Yesterday I published the search engine tootfinder.ch with a short toot with my user @buercher@tooting.ch. Over the first day, I had 5 users that opted in, some of them let me panic because their toots were not visible (more on that later). At midnight, I got some first mentions, but when I wake up in the morning tootfinder.ch hat 172 users and I got 50 mentions. Over the day, I wrote over 90 answers, made some hot fixes, while having a normal work day, and while I am writing this, the site has 496 users, 5670 indexed toots and 3548 queries replied. It looks like living in the middle of an explosion.

It started like an academic exercise. I have been a Twitter user since 2011. It became quickly a platform of my choice, for political information and exchange mostly, also with people I do not agree, and my first source of information (first as in time). Swiss politicians were quite present on Twitter, so it was able to discuss on a level playing field. Twitter also allowed to search for information, when there were big developments, like the climate strike or the revolution in Iran, and classical media were not covering the topic. I was aware that Twitter was also an awful space concerning publicity and fake news, but as I used TweetBot, I had my timeline as I have chosen it, and not the timeline the Twitter algorithm calculated. So It was viable until some person decided to buy this public space for his own and everything went down. For some time I was part of the people arguing we should fight to keep the place, but it was degrading. I switched to Mastodon first as a backup, then, when the API went down and Tweetbot was not usable again, I quit. Some API somewhere still tweets my mastodon toots to Twitter, but that's not me, that's some API I forgot the name after I switched.

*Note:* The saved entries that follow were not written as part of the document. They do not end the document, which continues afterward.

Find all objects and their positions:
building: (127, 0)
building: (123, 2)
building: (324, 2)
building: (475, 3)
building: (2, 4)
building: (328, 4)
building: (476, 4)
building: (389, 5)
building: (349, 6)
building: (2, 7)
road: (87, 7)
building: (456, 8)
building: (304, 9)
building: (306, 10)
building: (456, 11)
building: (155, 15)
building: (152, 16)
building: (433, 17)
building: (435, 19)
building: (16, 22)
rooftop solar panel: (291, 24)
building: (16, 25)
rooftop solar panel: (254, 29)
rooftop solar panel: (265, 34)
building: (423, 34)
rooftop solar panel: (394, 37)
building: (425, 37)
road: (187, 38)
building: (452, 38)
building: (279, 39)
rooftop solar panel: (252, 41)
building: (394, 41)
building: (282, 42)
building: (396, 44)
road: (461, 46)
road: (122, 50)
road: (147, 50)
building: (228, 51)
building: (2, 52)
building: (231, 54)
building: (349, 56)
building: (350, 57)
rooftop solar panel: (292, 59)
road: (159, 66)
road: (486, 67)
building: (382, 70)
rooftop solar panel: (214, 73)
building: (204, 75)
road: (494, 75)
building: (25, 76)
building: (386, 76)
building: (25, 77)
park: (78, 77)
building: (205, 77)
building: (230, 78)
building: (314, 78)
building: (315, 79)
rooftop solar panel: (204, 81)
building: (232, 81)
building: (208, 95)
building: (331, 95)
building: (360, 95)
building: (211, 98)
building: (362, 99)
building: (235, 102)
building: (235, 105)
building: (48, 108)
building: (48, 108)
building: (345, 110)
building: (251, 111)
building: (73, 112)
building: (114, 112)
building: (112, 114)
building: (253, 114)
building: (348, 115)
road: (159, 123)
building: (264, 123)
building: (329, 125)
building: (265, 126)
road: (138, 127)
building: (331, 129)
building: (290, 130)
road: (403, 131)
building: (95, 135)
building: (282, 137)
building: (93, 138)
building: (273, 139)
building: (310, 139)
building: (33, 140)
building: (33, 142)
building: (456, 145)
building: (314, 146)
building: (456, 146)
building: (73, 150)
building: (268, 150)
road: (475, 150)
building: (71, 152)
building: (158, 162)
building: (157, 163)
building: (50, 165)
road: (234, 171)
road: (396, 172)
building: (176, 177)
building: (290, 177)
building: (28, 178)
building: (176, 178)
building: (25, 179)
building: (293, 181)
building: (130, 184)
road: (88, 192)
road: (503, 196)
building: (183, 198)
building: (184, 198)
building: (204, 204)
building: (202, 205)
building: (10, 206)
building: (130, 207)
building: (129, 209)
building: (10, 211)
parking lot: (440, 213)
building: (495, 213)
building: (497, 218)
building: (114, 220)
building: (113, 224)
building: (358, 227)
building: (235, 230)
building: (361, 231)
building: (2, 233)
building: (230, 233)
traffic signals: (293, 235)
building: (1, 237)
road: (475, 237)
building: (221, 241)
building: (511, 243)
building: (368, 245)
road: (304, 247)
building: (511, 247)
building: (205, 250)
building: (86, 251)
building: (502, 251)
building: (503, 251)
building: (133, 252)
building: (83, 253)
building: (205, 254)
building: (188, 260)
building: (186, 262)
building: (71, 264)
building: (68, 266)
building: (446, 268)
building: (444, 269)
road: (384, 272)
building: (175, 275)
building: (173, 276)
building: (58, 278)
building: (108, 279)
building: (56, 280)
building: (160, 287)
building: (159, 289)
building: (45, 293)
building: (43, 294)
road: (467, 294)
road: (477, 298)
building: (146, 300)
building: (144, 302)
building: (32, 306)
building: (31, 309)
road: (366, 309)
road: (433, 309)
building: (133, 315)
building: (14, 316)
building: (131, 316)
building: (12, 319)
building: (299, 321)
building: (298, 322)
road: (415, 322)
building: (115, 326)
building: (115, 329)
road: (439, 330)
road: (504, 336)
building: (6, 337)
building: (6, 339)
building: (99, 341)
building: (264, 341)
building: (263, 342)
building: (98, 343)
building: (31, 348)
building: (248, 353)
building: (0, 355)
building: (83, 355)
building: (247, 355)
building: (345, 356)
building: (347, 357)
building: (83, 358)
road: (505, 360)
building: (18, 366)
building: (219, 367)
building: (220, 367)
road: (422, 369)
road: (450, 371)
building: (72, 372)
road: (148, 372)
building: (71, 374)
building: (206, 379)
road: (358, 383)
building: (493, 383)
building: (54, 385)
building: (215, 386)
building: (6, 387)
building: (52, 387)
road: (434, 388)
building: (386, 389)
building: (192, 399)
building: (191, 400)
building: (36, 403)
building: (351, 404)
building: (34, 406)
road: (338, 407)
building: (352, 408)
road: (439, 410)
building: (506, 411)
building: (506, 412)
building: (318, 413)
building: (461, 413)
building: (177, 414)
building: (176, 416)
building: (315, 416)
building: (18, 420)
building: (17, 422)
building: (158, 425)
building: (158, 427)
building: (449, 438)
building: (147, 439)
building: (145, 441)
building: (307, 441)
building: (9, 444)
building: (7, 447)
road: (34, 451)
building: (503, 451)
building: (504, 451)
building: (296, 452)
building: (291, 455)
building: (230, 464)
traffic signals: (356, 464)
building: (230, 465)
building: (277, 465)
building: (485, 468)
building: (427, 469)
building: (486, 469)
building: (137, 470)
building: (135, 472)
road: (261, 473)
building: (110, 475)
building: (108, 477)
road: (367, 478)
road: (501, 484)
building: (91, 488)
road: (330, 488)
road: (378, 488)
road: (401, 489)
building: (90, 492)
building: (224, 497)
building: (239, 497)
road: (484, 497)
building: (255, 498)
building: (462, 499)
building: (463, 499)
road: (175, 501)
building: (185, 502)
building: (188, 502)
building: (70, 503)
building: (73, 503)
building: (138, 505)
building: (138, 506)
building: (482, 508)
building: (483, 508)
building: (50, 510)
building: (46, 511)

I like the current place on Mastodon, there is much interaction with different kind of people, not so much from Switzerland yet, but people speak to each other. Mastodon has also some governance issues (see Das Problem der Moderation von Social-Media-Plattformen from philippe.wampfler@schulesocialmedia.com), but I am optimistic these problems can be solved over time.

Still I thought, there is a problem that it is a very dense bubble. I interact more with the inner circle and rarely get some other opinion. To follow, I can only find friends from friends, but I think, getting another opinion is also helpful from time to time. And to get that, I thought we need search. What is moving other people at the moment? Can we have something as a public space?

I learnt then quite quickly that the developers of Mastodon have decided not to do that because - as I understood - the public availability of toots via search creates side effects that come with popularity. It exposes also toots that might not be meant as public as "public" when they have been sent, it may also expose the people who wrote it not wanting to be on the public space, for whatever reason. There was also some message between the lines: the refugees of birdland should respect the traditions of the native inhabitants. I think the latter is less serious, but the former, the privacy issue, is a real concern. I accept that nobody should be exposed in public space against their will.

This said, there is a group of people who want have a public space, and are consenting to expose themselves, because they believe that a public space is needed for a working democracy. With the immense challenges that are before us, we as the society must find a way to create a public discourse on how we want to cope them together and not one against another.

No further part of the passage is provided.